Apple just a bit of a respite from currency concerns

Currency's Game of Thrones: Lacamp
Currency's Game of Thrones: Lacamp   

After investor sentiment took a large hit in the wake of disappointing results from multinationals, Apple's breathtaking results should be a welcome relief to Wall Street.

The consumer-technology supplier beat on both the top and bottom lines in releasing results after Tuesday's close, with its shares rising in extended-hours trading.

"It's the first time Apple will sell more iPhones in China than in the U.S., but on balance the currency concerns we've dealt with today (Tuesday) probably won't be as steeped into the Apple results," Art Hogan, chief strategist at Wunderlich Securities, said.

"They have a bit of a currency offset because they make things in lots of different currencies and sell in different currencies. It's not as though they are making things in dollars and selling in euros," said Hogan, who adds the impact of the dollar's strength has "an effect, but it's not as marked as a strictly traditional U.S. manufacturer, like Procter & Gamble and Coca-Cola.

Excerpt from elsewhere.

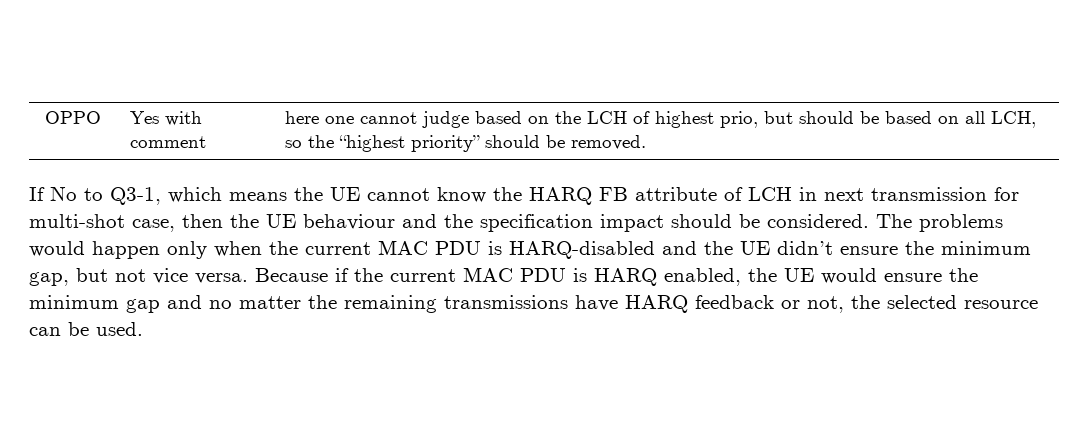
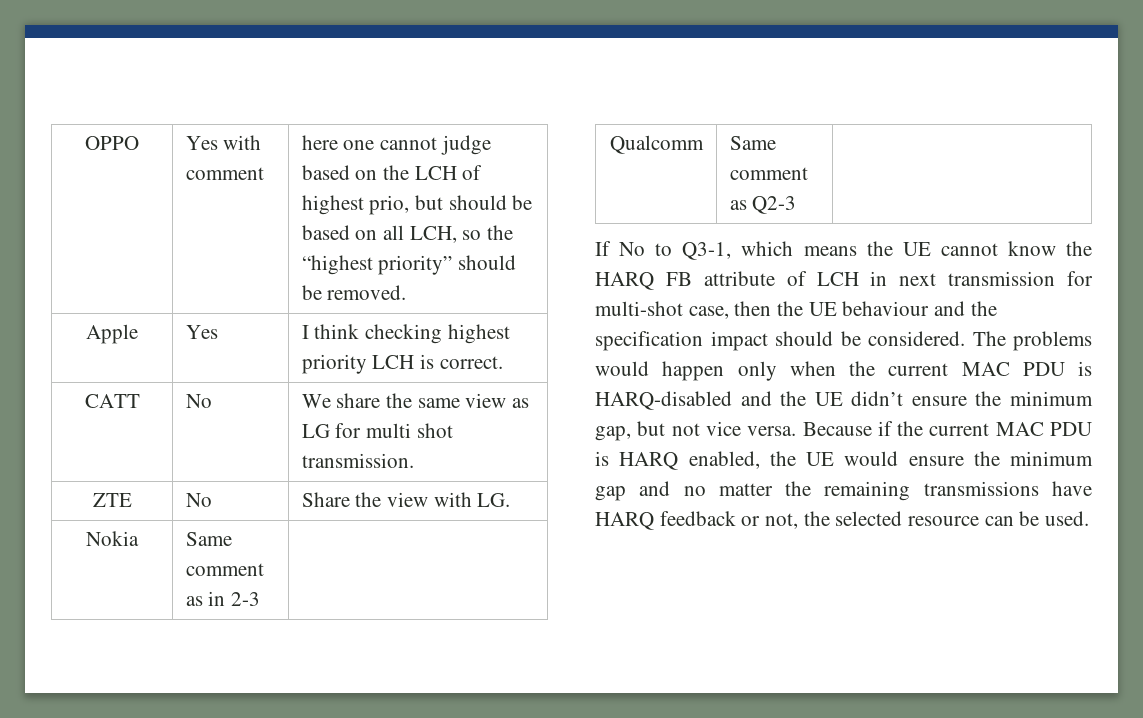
(646, 142) none -> [86,324,138,344] [185,325,218,339] [301,324,510,344] [301,354,503,374] [84,394,140,408] [185,394,212,408] [301,393,530,408] [301,423,453,438] [301,453,414,468] [92,493,132,507] [185,493,212,507] [301,492,511,507] [86,531,139,546] [185,532,232,546] [185,563,264,576] [185,591,261,606] [609,135,704,154] [729,136,776,150] [729,167,808,180] [729,196,797,214] // Apple | Yes | I think checking highest priority LCH is correct. // CATT | No | We share the same view as LG for multi shot transmission. // ZTE | No | Share the view with LG. // Nokia | Same comment as in 2-3 | // Qualcomm | Same comment as Q2-3 |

Currency remains a large factor—along with energy and financials—as the fourth-quarter earnings season gets off to "a disappointing start," Burt White, chief strategist at LPL Financial, wrote in emailed commentary.

The depreciation of the yen and euro versus the dollar creates a currency drag that will likely cost many U.S. based multinationals as much as 4 percent of their revenue, "despite currency hedging," White said.

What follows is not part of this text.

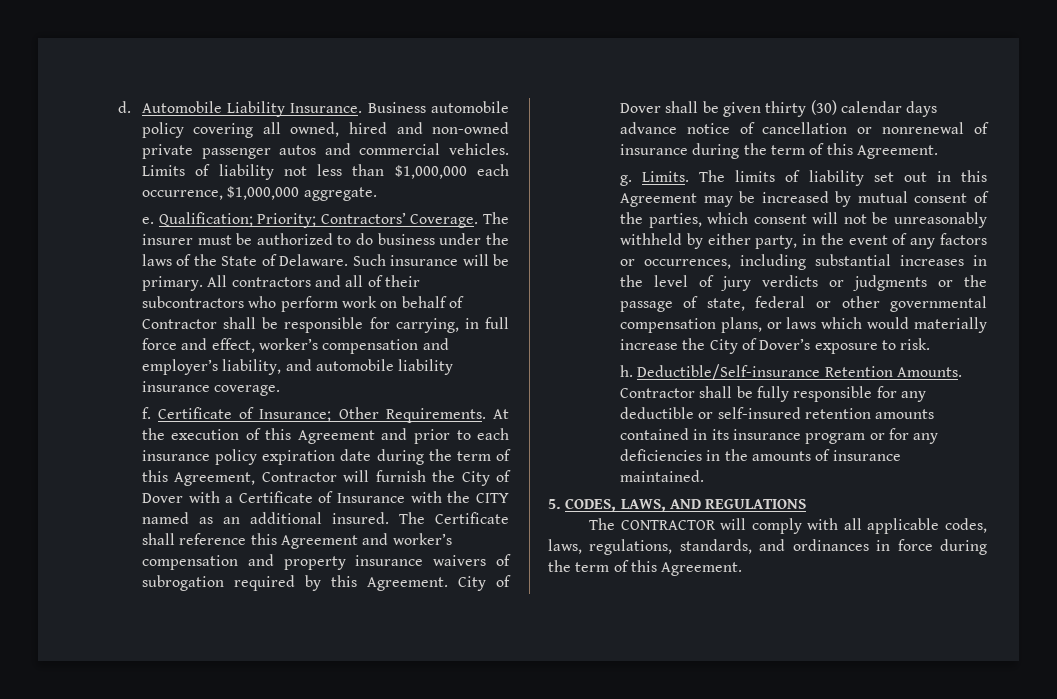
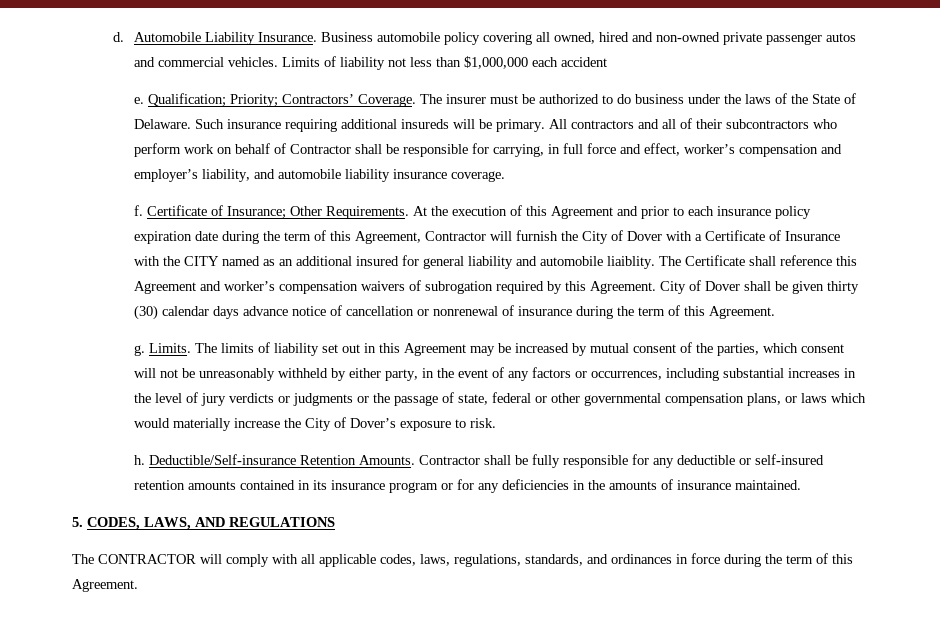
[141,186,377,201] occurrence, $1,000,000 aggregate. -> [560,57,607,67] accident
(459, 260) none -> [284,119,449,132] requiring additional insureds
[331,512,389,524] insured. -> [355,255,655,269] insured for general liability and automobile liaiblity.
[247,554,424,570] and property insurance -> (358, 287) none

However, Nick Raich, CEO at The Earnings Scout, believes "some companies are using currency as an excuse for their bad numbers."

While currency certainly impacts global trade, the overall impact on corporate bottom lines "tends to be overhyped," Raich said.

More concerning is "the oil-price shock and the spillover effects it is going to have into other sectors as energy companies feel the direct pain," Raich said.